Accordingly, it is the policy of the United States that it will not fund, sponsor, promote, assist, or support the so-called “transition” of a child from one sex to another, and it will rigorously enforce all laws that prohibit or limit these destructive and life-altering procedures.
In related news, Trump’s new Department of Justice dropped charges against Houston doctor Eithan Haim, who blew the whistle on a hospital that was secretly performing sex-change procedures on minors in defiance of a Texas law against them. Incredibly, the Biden Department of Justice prosecuted not the hospital but Dr. Haim for violating patient confidentiality–even though he had redacted all names and photos in the documents he released–and was charging him for crimes that could have imprisoned him for 10 years. In fact, the judge was on the verge of putting him in jail for violating a gag order against his talking about the case when the order came for the charges to be dismissed.
Building an Iron Dome over America.
Israel has an “Iron Dome,” a system that can shoot down missiles, rockets, and even artillery shells that has protected the country from the countless attacks it has been subject to.
The anti-missile defense system, which consists of batteries of radar-guided interceptor missiles, is a collaboration of Israeli and American technology. Though the United States has missile defense systems on ships and to protect military units, we have nothing comparable that can protect the nation as a whole from long-range ballistic missiles.

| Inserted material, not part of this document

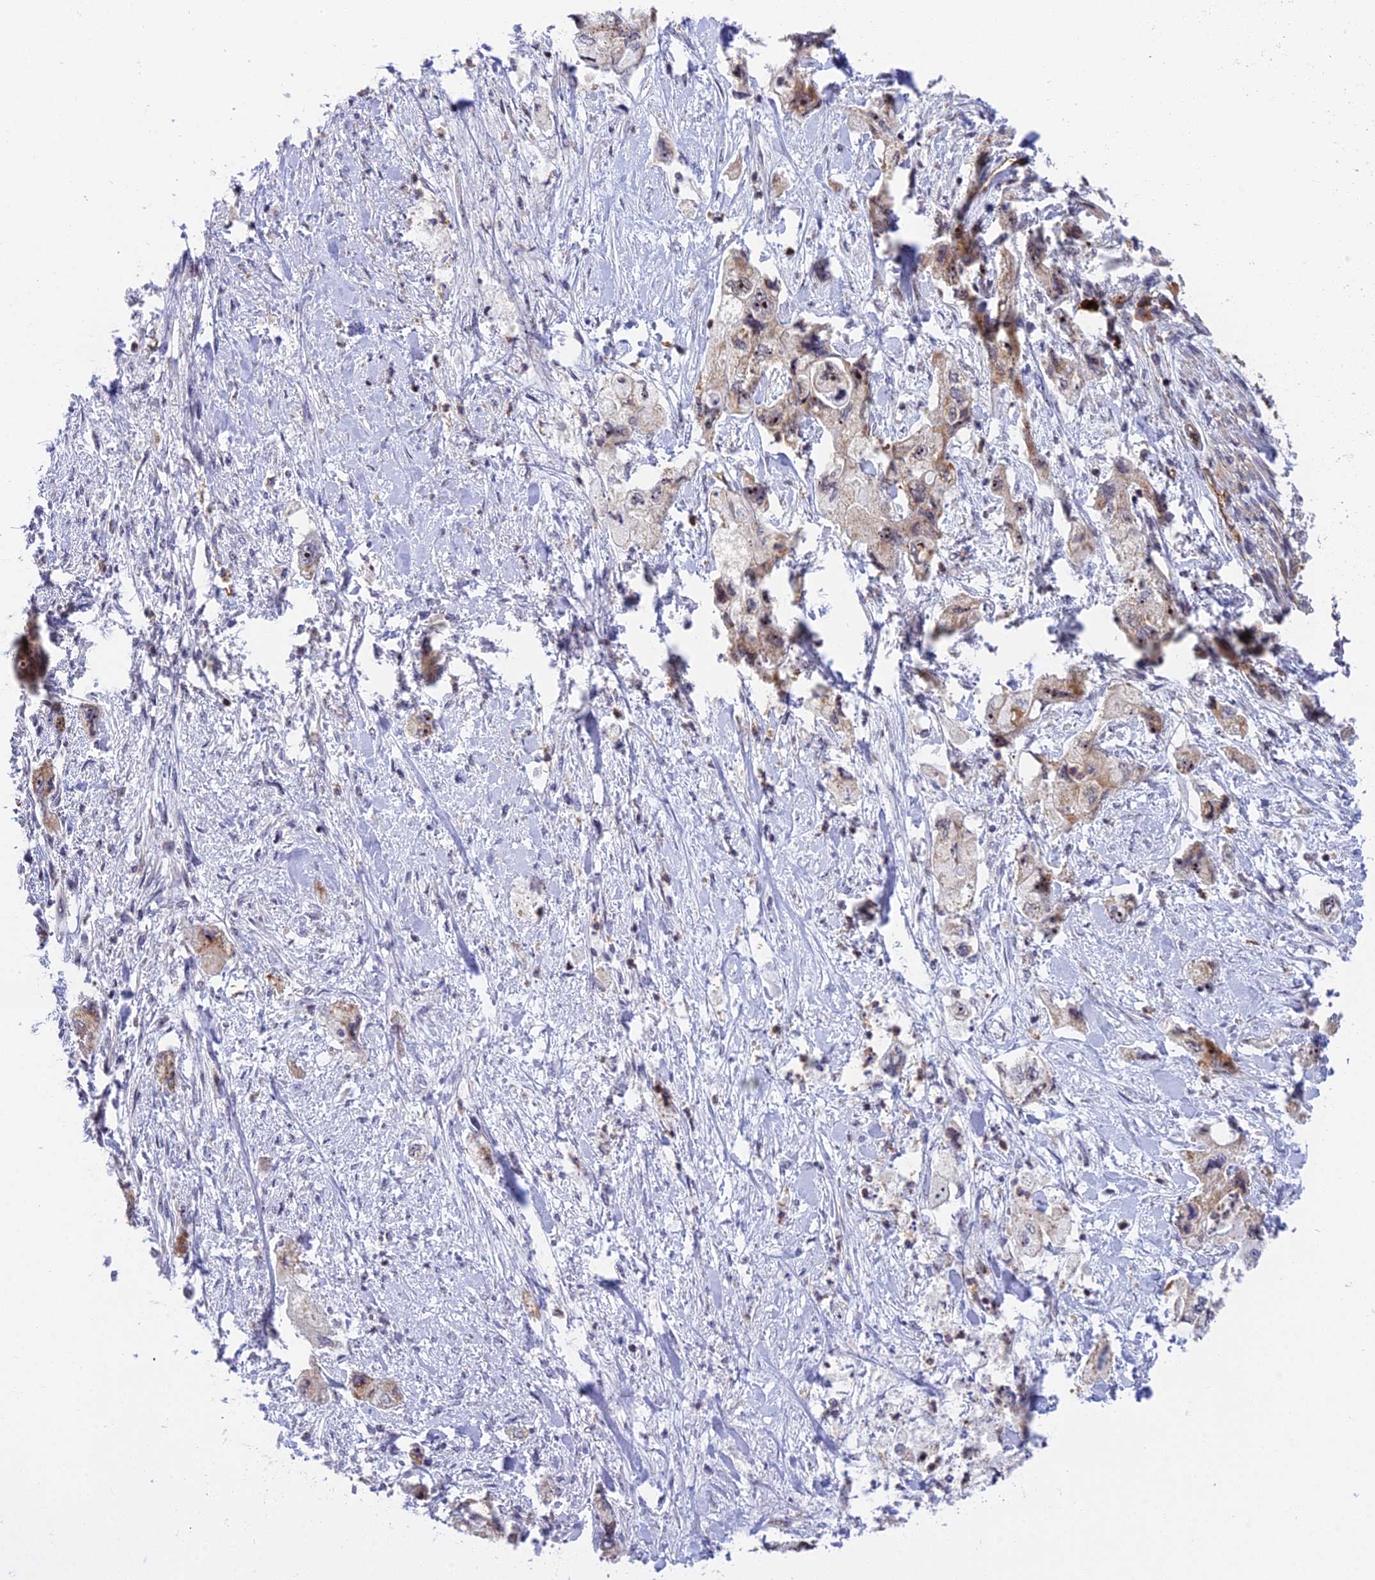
{"staining": {"intensity": "weak", "quantity": "25%-75%", "location": "cytoplasmic/membranous,nuclear"}, "tissue": "pancreatic cancer", "cell_type": "Tumor cells", "image_type": "cancer", "snomed": [{"axis": "morphology", "description": "Adenocarcinoma, NOS"}, {"axis": "topography", "description": "Pancreas"}], "caption": "Pancreatic cancer stained with immunohistochemistry (IHC) shows weak cytoplasmic/membranous and nuclear expression in approximately 25%-75% of tumor cells. Ihc stains the protein in brown and the nuclei are stained blue.", "gene": "MPND", "patient": {"sex": "female", "age": 73}}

We do have some capability for that. We reportedly have 44 ground-based anti-missile missiles in Alaska and California, plus 56 anti-ballistic missiles on ships. But that’s no iron dome. And they wouldn’t last long in an all-out attack from China or Russia.
Another of President Trump’s executive orders calls for the development of an iron dome system for the United States. The problem is that Israel is a small country, with a landmass of just 8,000 square miles. The U.S. has a landmass of 3.8 million square miles. That is a much greater area to defend. Just protecting the cities would be unfathomably expensive. One 20-missile battery in Israel costs $37-$50 million, and each guided missile costs $50,000.
Jim Geraghty discusses all of this in his National Review piece What It Will Take to Create an ‘Iron Dome for America’. The prospects sound bleak, but technology has come a long way since 1999 when Israel’s systems were first deployed. Miniaturization can make the components cheaper, and spaced-based detection and launch capabilities can increase a system’s coverage.
Most intriguing, though, is shooting down incoming ordinance with lasers. An Israeli company has already developed what it calls the “Iron Beam,” which will be deployed as a component of the existing Iron Dome possibly as early as this year. Says the developers, “Engaging at the speed of light, IRON BEAM has an unlimited magazine, with almost zero cost per interception, and causes minimal collateral damage.”